= Beginning of Section =

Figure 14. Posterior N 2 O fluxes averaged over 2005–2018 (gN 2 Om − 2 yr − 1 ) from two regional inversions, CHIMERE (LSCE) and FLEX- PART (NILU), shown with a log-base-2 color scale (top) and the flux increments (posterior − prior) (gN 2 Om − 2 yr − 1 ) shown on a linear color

= End of Section =
= Beginning of Section =

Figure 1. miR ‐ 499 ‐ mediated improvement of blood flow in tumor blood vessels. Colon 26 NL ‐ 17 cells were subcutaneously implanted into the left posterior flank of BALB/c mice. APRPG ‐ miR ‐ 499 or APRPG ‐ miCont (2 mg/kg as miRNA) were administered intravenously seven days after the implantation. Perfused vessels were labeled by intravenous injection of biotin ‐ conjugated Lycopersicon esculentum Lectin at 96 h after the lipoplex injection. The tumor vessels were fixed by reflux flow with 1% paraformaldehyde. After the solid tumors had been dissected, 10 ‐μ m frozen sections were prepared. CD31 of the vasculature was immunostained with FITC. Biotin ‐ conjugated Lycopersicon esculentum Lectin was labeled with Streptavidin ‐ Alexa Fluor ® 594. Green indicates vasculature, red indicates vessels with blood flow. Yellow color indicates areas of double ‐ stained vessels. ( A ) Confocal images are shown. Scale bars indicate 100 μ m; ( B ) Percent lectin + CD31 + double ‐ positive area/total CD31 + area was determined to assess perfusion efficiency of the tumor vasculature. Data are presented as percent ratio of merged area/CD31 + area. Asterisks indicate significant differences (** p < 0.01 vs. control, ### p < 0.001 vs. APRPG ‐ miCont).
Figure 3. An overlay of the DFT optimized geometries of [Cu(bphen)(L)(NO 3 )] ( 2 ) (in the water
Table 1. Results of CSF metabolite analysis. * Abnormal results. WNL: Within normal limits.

= End of Section =

Your task.
Starting at the line above that contains "Figure 3. An", repeat each line exactly up to and including the line that contains "Table 1. Results", and stop there.

Solution.
Figure 3. An overlay of the DFT optimized geometries of [Cu(bphen)(L)(NO 3 )] ( 2 ) (in the water
Table 1. Results of CSF metabolite analysis. * Abnormal results. WNL: Within normal limits.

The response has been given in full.